When a wife, police officer herself, dragged her husband, a police officer quarter mile under the victims truck and would not stop, what we could hear was not otherwise 100% sure scenarios broadcasted all over by a police lieutenant telling us who was good guy and who was bad guy two hours of the crime, in this case there was only silence and no comment, respect for “family”. Police scandals all over US such LAPD Rampart division, involving drugs, money and murder and abuse of power show just a sliver of what is going on.
The police organization as they have become now, constitute formidable force able to threaten not only poor and destitute but also civilian authorities in many cities or counties, but constitute serious threat to constitutional order and every politician knows about it.
Incidents like arrest of Indian diplomat in NYC which resulted in serious rout between US and India and cancellation of multibillion dollar arms deal are just a top of iceberg of what influence police mafia has now, armed like military brigades including even some navy and air force.
Some police department pursuit separate from the feds foreign policies and holding foreign offices collaborating in operations including “black sites” on US territory or outside without Feds authorizations often together with US listed terrorist states or organizations or their supporters and paid by often secret and/or suspicious foreign sources.
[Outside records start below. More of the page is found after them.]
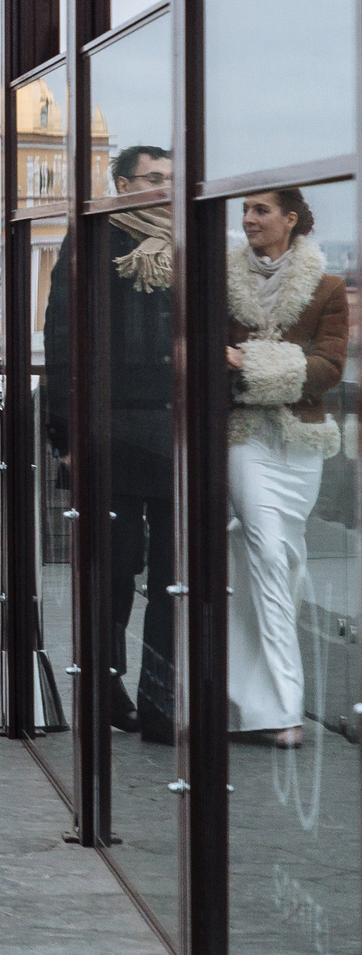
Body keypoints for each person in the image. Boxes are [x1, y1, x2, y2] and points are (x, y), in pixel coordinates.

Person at [41, 146, 178, 744]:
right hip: (114, 431)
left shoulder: (190, 241)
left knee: (176, 577)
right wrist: (66, 436)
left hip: (175, 429)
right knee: (116, 569)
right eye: (153, 179)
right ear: (121, 185)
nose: (164, 188)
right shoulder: (92, 242)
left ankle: (160, 700)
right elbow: (63, 335)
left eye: (171, 179)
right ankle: (107, 684)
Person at [223, 185, 348, 747]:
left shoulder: (327, 287)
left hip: (299, 448)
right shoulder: (220, 282)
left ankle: (244, 704)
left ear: (290, 219)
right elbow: (203, 352)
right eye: (245, 210)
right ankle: (284, 711)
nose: (248, 219)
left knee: (278, 563)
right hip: (244, 440)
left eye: (260, 210)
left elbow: (329, 368)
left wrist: (252, 364)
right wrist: (275, 371)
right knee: (270, 555)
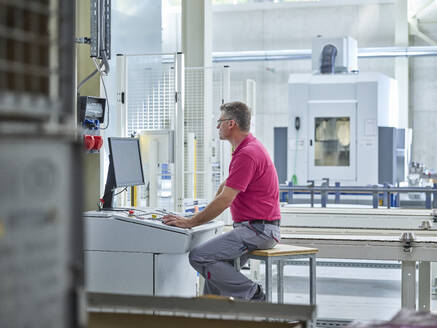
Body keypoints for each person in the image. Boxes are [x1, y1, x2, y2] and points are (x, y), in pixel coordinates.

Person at [163, 101, 281, 301]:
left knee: (199, 256)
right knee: (215, 262)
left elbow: (226, 199)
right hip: (255, 228)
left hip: (258, 230)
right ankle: (211, 316)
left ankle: (253, 294)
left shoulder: (248, 154)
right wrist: (199, 215)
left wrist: (191, 222)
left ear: (231, 123)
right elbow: (225, 188)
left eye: (220, 122)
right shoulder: (246, 149)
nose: (217, 126)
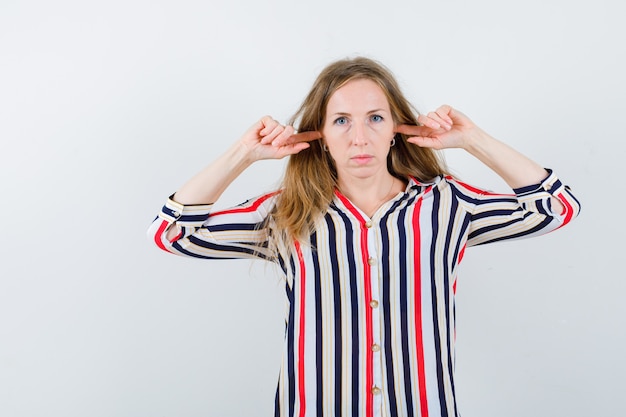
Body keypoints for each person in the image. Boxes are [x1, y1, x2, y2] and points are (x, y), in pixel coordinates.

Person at [148, 57, 580, 417]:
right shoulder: (286, 213)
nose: (360, 138)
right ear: (318, 135)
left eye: (375, 118)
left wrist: (473, 141)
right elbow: (171, 233)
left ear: (396, 128)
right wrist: (243, 153)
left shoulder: (448, 205)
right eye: (341, 121)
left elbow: (557, 208)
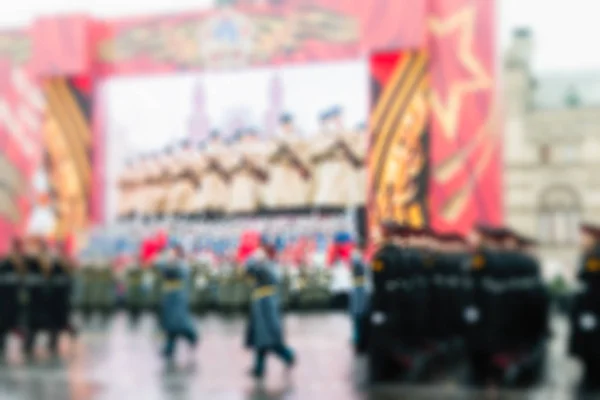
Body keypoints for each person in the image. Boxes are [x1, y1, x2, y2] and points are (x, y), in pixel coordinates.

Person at [244, 238, 295, 379]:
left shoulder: (271, 265)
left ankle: (289, 356)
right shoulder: (259, 263)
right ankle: (259, 369)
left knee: (271, 339)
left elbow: (267, 274)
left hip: (268, 306)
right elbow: (247, 269)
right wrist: (253, 258)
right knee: (260, 338)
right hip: (259, 304)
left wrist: (259, 261)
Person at [155, 243, 198, 362]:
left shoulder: (182, 264)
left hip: (178, 297)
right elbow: (158, 264)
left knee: (180, 323)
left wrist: (171, 260)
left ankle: (192, 336)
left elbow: (175, 271)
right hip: (169, 297)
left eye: (173, 252)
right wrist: (166, 258)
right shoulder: (169, 263)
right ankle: (169, 348)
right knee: (169, 323)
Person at [570, 223, 600, 392]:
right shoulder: (589, 255)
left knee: (592, 347)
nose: (581, 240)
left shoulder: (595, 257)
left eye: (584, 237)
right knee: (588, 346)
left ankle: (592, 380)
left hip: (592, 310)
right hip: (587, 308)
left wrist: (592, 313)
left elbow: (595, 286)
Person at [23, 238, 60, 358]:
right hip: (36, 299)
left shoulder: (52, 261)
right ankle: (28, 345)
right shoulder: (33, 261)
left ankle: (52, 345)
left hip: (49, 300)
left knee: (51, 324)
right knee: (33, 325)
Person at [0, 238, 28, 356]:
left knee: (20, 319)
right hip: (5, 296)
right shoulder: (6, 260)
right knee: (4, 319)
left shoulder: (25, 261)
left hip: (18, 295)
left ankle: (24, 341)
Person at [349, 244, 369, 353]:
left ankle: (358, 340)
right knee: (358, 319)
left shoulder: (360, 263)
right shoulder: (360, 263)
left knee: (358, 319)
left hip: (359, 293)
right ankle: (358, 340)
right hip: (359, 293)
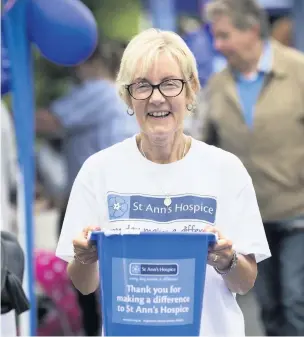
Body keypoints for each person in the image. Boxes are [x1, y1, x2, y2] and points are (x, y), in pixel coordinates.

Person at [56, 28, 271, 336]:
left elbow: (245, 281)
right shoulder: (98, 170)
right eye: (143, 85)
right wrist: (84, 259)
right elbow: (84, 284)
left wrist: (228, 260)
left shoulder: (226, 170)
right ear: (128, 96)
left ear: (191, 90)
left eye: (170, 84)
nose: (157, 98)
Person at [201, 0, 304, 335]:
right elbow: (207, 146)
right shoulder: (218, 84)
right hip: (250, 217)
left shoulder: (298, 71)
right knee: (269, 308)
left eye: (224, 35)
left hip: (297, 211)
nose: (217, 45)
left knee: (295, 301)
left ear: (252, 31)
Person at [36, 40, 138, 336]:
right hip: (116, 196)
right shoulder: (123, 95)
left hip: (92, 201)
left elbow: (47, 121)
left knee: (83, 272)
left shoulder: (98, 91)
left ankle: (93, 329)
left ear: (87, 63)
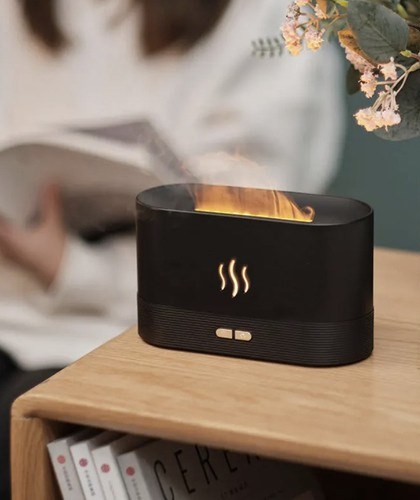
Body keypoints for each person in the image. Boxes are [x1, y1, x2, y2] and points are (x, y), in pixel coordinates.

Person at [0, 0, 345, 495]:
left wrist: (70, 268)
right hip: (12, 312)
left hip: (134, 336)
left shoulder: (268, 21)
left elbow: (249, 255)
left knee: (24, 430)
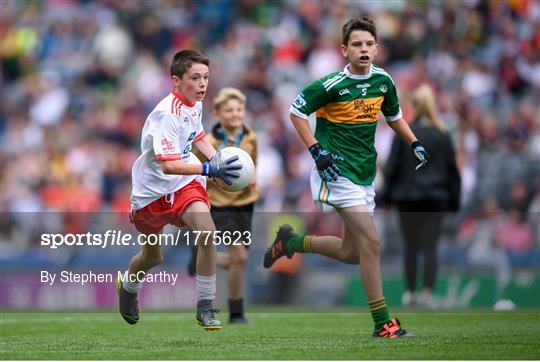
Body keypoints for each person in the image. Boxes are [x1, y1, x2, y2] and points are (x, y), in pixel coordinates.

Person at [263, 17, 428, 338]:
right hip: (336, 171)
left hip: (365, 174)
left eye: (368, 44)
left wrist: (415, 142)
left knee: (353, 253)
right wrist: (316, 151)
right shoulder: (329, 85)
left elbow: (394, 117)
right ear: (344, 50)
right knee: (372, 242)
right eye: (357, 44)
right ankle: (383, 323)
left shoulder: (384, 81)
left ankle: (291, 242)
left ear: (377, 48)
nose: (363, 49)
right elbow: (296, 113)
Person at [117, 50, 242, 330]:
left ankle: (205, 306)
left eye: (206, 78)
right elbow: (169, 167)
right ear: (176, 81)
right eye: (195, 78)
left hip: (185, 183)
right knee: (154, 257)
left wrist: (215, 160)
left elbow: (196, 135)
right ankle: (127, 286)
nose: (202, 84)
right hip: (152, 193)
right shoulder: (166, 114)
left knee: (207, 232)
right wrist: (210, 170)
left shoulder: (194, 103)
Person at [382, 84, 461, 308]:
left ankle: (410, 292)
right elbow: (452, 172)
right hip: (435, 199)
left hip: (407, 199)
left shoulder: (405, 132)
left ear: (414, 105)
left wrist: (387, 198)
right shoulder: (442, 134)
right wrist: (453, 201)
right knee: (430, 247)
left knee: (410, 246)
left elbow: (392, 167)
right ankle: (427, 293)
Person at [189, 87, 259, 324]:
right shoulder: (207, 142)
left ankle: (201, 257)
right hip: (217, 204)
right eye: (229, 110)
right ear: (217, 114)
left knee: (240, 260)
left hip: (243, 204)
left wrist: (252, 179)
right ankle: (236, 312)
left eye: (239, 109)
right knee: (239, 254)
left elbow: (251, 168)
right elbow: (194, 171)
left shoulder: (250, 137)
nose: (235, 113)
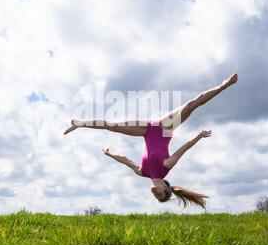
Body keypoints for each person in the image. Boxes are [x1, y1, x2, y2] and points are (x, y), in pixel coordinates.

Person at [64, 74, 238, 208]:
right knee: (192, 105)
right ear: (167, 189)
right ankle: (225, 85)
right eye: (161, 195)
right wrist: (198, 137)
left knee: (112, 126)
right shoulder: (165, 168)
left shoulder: (143, 172)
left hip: (146, 130)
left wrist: (110, 154)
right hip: (164, 127)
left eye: (156, 197)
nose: (156, 194)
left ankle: (80, 123)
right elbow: (183, 149)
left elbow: (125, 160)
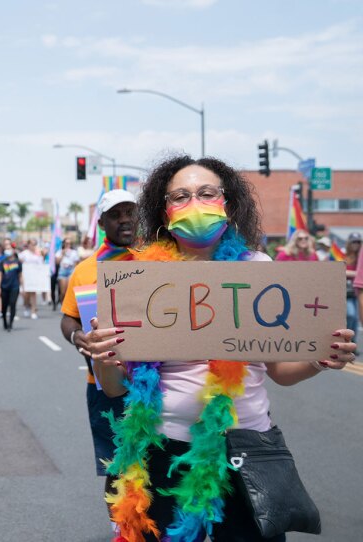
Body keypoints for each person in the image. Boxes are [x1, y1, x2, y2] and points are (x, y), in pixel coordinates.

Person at [85, 155, 356, 542]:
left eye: (206, 193)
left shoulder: (258, 270)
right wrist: (102, 356)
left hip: (243, 453)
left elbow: (280, 370)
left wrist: (317, 360)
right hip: (161, 451)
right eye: (180, 196)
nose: (194, 203)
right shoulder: (138, 279)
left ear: (227, 203)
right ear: (164, 211)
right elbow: (114, 388)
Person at [59, 189, 136, 530]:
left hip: (157, 384)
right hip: (104, 387)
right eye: (115, 214)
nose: (124, 220)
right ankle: (120, 530)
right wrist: (79, 338)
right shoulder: (85, 270)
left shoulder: (158, 262)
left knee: (157, 464)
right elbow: (68, 319)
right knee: (117, 467)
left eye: (129, 212)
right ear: (102, 222)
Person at [0, 245, 23, 332]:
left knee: (13, 304)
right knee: (4, 306)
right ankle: (5, 322)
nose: (8, 251)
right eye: (6, 249)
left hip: (14, 286)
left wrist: (22, 287)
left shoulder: (18, 262)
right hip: (4, 287)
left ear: (13, 250)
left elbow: (20, 275)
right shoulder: (3, 262)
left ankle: (10, 324)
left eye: (9, 249)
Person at [19, 240, 43, 319]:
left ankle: (33, 311)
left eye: (35, 244)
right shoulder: (24, 253)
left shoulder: (38, 253)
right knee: (25, 293)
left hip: (34, 275)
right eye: (32, 244)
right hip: (25, 275)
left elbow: (41, 264)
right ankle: (26, 305)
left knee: (33, 293)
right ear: (28, 245)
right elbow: (19, 262)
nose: (33, 246)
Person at [345, 232, 361, 338]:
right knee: (350, 315)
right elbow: (339, 271)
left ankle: (352, 344)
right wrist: (357, 274)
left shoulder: (361, 257)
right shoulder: (342, 255)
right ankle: (347, 339)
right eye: (353, 241)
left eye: (358, 242)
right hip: (346, 292)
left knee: (356, 319)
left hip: (358, 292)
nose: (356, 244)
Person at [56, 236, 81, 303]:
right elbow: (57, 262)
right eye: (66, 243)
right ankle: (62, 304)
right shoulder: (59, 252)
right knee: (63, 292)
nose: (68, 245)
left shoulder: (74, 252)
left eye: (69, 243)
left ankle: (67, 308)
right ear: (63, 244)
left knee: (69, 291)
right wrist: (62, 254)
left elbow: (76, 263)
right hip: (62, 271)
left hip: (71, 270)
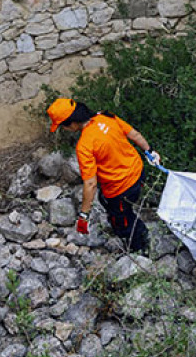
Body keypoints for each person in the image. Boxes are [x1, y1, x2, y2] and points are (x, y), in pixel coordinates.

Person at [47, 98, 163, 253]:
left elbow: (90, 184)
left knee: (122, 219)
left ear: (72, 123)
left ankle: (140, 248)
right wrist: (150, 151)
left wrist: (84, 215)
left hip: (121, 189)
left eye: (63, 126)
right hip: (138, 172)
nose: (64, 129)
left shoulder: (85, 145)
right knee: (105, 199)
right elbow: (134, 134)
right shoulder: (106, 117)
Everything goes, rent-a-cop ads are running in many foreign countries.
While civil society deteriorates due to economic collapse, Washington political inaptitude and lack of any kind of political representation of interests of 90% of society in structures of power, military, prison and police organization gained undue, unconstitutional influence on the state and society in political and economical dimensions often securing right to economical benefits from their dutiful services to society in form of material forfeiture, or stake in other economical or financial activities beyond budgetary financing.
Law enforcement officers often are offered special financial deals or economic investment opportunities in attempt to keep then on “leash” and co-opt them into banksters schemes of programmatic devastation of US economy and society.
Every US citizen is obliged by law to defend constitutional order doesn’t matter from where the threat comes event if it comes from those who suppose to maintain it.
Some interesting ideas about desperately needed true regime change can be found at:
https://contrarianopinion.wordpress.com/2015/01/07/regime-change-we-can-...
Like wrestling, the courts are theater, which supports its actors. The police/prosecutor/judge industrial complex protects its own. Stupid sheeple cheer for the police and prosecutors actors wearing smiling masks and boo and convict the dragooned non-actor sheeple wearing sad masks.
A good juror trusts nothing the police/prosecutor/judge complex says and goes beyond to nullify laws which abuse. http://www.truth-out.org/opinion/item/23929-jury-nullification-why-every...
We had freedom of the press, because juries nullified laws. http://uscivilliberties.org/themes/4730-zenger-trial-1735.html
Once America had men.
The two NYC cops executed was business. Just based on the odds of that situation. When justice fails, as it continues to digress in this country, people have to be more and more ready to take the law into their own hands. The difference between vengeance and justice is a fine line.